The answer, even though they see over and over again that austerity leads to collapse of the economy, the answer over and over [from politicians] is more austerity. – Joseph Stiglitz, Asian Financial Forum, January 17, 2012
It has been a busy weekend. France finds itself with a new president, its first socialist leader since François Mitterand left office in 1995. Greek voters flocked to the parties of the anti-bailout movement with indignant enthusiasm. The liberals seem to be holding on, narrowly, in Serbia.
The true effigy burning after the elections is austerity itself, a credo that has assumed the form of biblical doctrine in the hands of German Chancellor Angela Merkel. Nicolas Sarkozy was its co-progenitor, though his failings went far beyond his dalliance with the German leader.
A change in France
That doctrine has shown itself to be flawed. Le Monde, prior to the French election on Sunday, suggested that embracing austerity was dangerous and poisonous, the sure guarantee of electoral suicide. The mood in Europe was changing towards those “drastic cuts in state expenditures, raising taxes, reforming the labour market and so on”.
Whether incoming French president Francois Hollande actually makes much difference is questionable, given his promise to also reduce debt levels and balance the books in five years. Sarkozy, for one, can hardly be said to have suffered a comprehensive defeat.
Far-right Front National candidate Marine Le Pen refused to endorse either two of the frontrunners. Hollande was, in the end, fortunate that centrist Francois Bayrou backed him on Friday. Promises have been made to raise taxes with an acknowledgment that economic growth is essential.
Greece rejects austerity
The austerity doctrine took its predictable hammering in the Greek elections, with both New Democracy and the main socialist party Pasok getting respective pastings. Austerity has been made a condition of EU-IMF assistance, not to mention the country’s ability to remain in the eurozone.
But the voters felt otherwise. Yiorgos Vrassidis, a voter who directed his ballot to Syriza, the grouping of the Radical Left, made his intentions clear. “The politicians who got us in to this mess continue to mock us,” he said. “Neither of them will do anything, all they are interested in is pulling the wool over our eyes so they can get into power again”. The bailout has been termed everything from being “barbaric” to constituting an “economic Fourth Reich”.

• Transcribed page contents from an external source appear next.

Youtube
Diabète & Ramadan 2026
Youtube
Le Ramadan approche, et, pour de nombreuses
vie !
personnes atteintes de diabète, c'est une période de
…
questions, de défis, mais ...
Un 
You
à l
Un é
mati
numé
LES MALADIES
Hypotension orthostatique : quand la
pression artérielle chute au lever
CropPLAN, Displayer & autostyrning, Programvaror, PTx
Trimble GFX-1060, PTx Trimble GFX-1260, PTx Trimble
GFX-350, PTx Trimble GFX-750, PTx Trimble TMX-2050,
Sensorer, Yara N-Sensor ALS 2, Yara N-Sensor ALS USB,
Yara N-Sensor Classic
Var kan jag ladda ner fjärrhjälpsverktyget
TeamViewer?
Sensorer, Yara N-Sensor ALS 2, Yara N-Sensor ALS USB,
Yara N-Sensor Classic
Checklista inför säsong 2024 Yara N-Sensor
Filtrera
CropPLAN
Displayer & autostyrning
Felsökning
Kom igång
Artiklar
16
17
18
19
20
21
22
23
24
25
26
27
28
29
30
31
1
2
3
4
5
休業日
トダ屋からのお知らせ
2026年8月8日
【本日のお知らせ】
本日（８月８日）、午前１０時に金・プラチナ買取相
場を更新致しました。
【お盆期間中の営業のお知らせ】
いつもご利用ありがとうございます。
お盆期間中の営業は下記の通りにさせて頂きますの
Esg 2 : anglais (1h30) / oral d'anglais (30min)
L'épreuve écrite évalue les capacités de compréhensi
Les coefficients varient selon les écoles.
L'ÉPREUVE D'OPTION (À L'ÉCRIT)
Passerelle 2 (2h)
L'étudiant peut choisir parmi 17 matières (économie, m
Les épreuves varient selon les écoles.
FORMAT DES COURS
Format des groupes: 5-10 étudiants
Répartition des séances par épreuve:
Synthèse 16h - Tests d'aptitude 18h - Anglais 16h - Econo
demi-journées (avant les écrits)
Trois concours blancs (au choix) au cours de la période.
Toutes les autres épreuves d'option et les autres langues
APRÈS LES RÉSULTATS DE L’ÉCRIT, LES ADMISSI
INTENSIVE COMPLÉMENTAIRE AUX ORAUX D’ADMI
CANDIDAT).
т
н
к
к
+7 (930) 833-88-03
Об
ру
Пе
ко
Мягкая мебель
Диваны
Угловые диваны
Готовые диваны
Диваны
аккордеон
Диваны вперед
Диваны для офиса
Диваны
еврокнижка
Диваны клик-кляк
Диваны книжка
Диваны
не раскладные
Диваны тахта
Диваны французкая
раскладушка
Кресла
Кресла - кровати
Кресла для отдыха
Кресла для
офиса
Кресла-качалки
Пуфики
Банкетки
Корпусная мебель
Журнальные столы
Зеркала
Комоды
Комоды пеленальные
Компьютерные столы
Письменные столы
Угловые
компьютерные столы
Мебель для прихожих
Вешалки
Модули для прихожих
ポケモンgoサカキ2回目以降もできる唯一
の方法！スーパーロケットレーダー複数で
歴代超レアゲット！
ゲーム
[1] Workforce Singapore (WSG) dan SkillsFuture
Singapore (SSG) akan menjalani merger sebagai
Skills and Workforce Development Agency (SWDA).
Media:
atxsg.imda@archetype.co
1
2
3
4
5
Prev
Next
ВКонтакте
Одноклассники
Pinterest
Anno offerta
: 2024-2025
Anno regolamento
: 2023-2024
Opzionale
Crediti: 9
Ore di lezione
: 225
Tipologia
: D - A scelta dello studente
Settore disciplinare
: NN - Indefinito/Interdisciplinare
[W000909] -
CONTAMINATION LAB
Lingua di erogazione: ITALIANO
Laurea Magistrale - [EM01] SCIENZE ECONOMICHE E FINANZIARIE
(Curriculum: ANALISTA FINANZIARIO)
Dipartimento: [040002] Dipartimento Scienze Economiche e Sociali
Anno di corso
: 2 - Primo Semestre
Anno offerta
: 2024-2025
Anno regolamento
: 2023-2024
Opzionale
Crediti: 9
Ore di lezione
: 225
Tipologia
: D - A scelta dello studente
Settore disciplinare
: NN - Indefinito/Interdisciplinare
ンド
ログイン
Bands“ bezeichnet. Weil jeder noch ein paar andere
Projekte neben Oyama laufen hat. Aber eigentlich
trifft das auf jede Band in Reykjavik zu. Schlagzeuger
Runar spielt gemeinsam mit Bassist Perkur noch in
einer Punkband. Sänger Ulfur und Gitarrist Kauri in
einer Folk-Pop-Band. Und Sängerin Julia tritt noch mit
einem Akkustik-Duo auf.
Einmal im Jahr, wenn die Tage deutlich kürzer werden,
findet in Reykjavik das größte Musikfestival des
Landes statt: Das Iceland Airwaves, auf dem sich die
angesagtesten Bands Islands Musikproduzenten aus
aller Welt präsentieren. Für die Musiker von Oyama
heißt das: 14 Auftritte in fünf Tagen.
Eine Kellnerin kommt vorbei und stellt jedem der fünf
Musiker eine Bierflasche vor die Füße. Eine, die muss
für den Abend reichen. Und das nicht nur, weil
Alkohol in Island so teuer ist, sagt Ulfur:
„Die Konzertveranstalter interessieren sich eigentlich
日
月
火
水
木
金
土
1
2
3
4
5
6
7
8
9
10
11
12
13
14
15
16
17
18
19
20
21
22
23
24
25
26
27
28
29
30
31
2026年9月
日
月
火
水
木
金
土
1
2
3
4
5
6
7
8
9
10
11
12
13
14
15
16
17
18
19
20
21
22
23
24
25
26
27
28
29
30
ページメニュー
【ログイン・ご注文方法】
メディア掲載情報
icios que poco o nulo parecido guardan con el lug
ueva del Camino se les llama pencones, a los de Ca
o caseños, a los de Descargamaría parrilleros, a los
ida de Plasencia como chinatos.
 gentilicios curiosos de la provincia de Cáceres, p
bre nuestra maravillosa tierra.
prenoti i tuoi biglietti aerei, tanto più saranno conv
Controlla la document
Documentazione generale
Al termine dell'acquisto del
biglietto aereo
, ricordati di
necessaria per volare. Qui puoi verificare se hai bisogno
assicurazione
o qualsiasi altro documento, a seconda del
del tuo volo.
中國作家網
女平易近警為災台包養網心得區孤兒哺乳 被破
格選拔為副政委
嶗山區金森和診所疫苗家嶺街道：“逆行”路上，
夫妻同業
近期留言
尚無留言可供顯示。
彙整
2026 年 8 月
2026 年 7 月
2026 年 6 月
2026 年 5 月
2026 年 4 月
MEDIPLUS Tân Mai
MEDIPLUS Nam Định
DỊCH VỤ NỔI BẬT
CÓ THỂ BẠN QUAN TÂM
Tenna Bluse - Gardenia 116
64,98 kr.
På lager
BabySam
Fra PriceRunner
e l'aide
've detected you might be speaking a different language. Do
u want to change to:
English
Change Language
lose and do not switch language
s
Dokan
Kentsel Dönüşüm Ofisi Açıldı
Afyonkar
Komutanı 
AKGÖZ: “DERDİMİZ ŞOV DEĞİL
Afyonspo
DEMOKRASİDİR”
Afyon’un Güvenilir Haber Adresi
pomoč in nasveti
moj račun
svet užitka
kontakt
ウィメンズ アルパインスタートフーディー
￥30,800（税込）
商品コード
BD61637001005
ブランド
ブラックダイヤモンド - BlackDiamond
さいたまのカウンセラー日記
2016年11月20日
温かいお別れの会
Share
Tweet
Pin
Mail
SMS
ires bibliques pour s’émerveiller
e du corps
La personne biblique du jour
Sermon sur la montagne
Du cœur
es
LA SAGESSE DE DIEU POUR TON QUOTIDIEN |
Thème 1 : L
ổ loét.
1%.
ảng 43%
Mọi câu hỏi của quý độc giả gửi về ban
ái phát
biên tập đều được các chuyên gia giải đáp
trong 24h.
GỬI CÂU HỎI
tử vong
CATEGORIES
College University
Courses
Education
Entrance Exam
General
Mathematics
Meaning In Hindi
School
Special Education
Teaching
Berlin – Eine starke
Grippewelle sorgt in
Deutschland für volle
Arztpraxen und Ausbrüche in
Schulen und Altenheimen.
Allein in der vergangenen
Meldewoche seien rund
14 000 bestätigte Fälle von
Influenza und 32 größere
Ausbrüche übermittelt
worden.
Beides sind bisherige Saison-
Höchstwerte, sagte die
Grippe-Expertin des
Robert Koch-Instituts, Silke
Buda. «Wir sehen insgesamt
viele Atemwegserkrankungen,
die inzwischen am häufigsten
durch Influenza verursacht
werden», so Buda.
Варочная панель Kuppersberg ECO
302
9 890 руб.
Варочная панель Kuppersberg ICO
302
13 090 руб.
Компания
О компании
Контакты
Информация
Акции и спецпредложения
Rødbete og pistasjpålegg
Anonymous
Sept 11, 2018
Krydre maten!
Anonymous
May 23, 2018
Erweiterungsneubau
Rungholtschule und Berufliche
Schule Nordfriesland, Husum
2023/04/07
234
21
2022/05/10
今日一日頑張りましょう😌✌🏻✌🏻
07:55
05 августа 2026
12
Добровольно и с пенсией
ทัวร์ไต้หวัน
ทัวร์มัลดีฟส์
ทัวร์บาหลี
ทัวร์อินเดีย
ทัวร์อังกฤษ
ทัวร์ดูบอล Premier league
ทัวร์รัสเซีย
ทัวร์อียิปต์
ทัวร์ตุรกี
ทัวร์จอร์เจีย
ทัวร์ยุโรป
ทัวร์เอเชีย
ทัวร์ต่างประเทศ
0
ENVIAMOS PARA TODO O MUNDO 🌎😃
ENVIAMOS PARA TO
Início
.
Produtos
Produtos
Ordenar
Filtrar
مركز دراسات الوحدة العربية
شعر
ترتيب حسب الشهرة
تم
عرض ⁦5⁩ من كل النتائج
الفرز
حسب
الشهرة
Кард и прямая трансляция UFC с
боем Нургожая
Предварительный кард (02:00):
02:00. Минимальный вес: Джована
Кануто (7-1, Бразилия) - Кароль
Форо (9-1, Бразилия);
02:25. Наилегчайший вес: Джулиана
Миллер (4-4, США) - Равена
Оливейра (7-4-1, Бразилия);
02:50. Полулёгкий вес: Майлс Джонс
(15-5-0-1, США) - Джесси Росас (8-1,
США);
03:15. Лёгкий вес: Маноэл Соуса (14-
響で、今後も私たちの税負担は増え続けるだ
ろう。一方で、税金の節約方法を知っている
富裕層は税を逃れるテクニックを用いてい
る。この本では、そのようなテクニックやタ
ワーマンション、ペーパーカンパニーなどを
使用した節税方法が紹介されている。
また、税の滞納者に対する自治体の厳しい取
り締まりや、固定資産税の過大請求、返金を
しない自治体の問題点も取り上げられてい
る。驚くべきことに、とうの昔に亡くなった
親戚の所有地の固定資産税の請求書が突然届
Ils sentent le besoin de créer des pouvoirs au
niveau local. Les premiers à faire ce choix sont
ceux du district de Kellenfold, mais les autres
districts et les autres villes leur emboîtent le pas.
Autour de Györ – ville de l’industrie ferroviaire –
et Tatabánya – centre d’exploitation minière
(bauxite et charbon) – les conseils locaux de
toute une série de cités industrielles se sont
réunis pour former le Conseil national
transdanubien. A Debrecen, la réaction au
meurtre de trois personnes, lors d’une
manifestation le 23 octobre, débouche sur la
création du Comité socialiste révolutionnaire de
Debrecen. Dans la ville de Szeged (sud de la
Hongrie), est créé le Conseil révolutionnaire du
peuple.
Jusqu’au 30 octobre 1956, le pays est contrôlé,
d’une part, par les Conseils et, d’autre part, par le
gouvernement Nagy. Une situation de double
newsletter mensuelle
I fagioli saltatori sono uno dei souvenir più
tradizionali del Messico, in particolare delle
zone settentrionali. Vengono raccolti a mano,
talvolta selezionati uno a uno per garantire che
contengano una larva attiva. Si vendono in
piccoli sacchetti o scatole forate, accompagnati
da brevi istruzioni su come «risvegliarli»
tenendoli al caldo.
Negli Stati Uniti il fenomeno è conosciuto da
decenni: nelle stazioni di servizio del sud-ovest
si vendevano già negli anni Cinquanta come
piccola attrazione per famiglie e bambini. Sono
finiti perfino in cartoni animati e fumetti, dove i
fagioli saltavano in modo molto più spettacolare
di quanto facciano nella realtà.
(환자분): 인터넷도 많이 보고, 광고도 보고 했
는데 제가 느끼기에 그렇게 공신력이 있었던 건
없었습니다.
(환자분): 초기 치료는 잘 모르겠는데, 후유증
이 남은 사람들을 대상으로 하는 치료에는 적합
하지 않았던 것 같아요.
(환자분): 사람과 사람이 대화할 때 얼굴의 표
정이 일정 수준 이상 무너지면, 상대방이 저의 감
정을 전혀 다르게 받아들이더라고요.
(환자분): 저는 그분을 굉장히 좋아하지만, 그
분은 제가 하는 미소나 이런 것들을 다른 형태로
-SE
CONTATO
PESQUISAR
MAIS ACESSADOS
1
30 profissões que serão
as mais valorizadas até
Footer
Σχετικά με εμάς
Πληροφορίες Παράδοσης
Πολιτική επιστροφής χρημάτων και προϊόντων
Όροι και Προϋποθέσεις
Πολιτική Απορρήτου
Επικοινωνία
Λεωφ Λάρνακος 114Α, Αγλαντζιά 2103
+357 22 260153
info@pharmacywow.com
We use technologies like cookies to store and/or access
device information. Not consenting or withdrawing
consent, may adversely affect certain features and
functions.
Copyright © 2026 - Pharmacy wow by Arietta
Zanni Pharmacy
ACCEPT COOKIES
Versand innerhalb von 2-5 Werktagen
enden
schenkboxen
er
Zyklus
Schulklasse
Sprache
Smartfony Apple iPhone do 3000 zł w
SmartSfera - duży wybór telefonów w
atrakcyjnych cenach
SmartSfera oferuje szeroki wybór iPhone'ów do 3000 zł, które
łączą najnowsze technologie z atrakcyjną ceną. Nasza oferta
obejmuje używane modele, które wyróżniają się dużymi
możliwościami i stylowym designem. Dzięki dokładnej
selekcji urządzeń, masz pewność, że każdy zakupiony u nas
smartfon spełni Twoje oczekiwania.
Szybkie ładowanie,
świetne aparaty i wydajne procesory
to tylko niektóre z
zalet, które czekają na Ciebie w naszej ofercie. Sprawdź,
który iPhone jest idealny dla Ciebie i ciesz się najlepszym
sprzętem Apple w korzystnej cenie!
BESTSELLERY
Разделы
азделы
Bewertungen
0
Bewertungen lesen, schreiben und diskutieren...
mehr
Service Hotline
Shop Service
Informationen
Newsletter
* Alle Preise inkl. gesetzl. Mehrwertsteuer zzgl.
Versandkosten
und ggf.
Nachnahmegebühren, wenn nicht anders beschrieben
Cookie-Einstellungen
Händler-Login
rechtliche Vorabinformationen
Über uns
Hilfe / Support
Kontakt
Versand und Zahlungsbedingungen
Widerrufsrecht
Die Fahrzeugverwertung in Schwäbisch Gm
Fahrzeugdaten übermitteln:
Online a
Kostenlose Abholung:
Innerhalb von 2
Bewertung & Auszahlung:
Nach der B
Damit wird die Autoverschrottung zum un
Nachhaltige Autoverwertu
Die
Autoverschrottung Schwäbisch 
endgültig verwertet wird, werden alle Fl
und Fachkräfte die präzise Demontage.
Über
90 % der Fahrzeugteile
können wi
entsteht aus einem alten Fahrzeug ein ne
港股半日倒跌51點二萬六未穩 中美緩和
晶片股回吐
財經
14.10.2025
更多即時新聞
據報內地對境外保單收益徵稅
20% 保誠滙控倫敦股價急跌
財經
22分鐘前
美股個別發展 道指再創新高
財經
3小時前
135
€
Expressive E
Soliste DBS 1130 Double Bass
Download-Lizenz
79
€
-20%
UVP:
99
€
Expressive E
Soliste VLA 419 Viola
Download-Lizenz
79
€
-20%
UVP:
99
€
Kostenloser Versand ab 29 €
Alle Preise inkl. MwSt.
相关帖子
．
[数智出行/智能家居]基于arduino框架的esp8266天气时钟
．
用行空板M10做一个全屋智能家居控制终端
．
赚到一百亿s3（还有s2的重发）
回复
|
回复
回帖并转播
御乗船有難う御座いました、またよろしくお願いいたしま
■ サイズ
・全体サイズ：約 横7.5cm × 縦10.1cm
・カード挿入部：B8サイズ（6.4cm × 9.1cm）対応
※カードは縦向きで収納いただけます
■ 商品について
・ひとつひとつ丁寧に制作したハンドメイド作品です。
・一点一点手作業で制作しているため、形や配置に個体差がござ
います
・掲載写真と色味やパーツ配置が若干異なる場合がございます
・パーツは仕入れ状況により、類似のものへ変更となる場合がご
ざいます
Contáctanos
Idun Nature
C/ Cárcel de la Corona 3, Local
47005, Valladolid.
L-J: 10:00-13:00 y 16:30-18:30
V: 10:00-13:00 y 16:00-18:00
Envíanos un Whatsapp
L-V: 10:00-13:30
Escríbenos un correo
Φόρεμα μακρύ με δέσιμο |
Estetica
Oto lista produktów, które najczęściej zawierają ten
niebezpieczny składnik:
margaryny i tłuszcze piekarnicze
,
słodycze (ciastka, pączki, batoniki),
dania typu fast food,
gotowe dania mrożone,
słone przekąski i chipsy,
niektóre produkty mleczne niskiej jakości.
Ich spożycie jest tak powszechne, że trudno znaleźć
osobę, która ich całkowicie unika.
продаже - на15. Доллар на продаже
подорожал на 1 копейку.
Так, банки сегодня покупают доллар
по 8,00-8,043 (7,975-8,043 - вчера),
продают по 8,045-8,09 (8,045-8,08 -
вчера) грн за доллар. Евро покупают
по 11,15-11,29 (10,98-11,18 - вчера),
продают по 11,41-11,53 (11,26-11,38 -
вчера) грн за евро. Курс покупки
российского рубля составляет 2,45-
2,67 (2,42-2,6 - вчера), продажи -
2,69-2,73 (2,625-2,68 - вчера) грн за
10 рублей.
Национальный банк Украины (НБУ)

Alex Tsipras, Syriza’s leader, has vowed to do something that will shake Brussels to the core – suspend the servicing of Greece’s debt altogether, and add a “pro-growth” clause to the repayment arrangements. But the options presented to voters, according to the Greek left-liberal newspaper To Vima have merely suggested that the country’s politicians have run out of ideas. Lies are in ample supply, even if the money is not.
Greece has two options: abide by the wishes of the creditors (the austerity credo), which will reduce it to a rump state economically on par with Romania or Bulgaria; or abandon the program altogether, which would lead to an even greater shock.
German paper Der Spiegel is steadfast in its glumness. “It’s clear that there is no alternative to austerity.” The Greeks may find, however, that there is no alternative but to leave the eurozone.
A slow death
There is little need to speculate too much about where things will go with such notions as the fiscal pact Merkel has endorsed, or the technocratic gospel that holds sway over budgets.
The Germans are not going to be budging on the issue, and Hollande, while he may well prove to be a difficult customer, will probably reach a middle ground with Berlin. The Franco-German approach to debt reduction will not alter dramatically – neither side wants to lose face.
This will bode ill for Europe generally. A tight pocket is not necessarily the most feasible one and constrained spending has shown itself to be disastrous when projects to stimulate growth are desperately needed. The institutional arrangements for the euro, for one, were not sound to begin with, and its fracturing has been unsurprising. Cost cutting something that is shrinking has suicide written all over it, but it is a suicide that European governments have been propelled towards for some time now.
The electoral reality shows that austerity has been willed a slow death, but so have the victors who have profited from voter dissatisfaction. They are only bound to disappoint.
As the Nobel Prize-winner Joseph Stiglitz notes: “Politics is at the root of the problem.”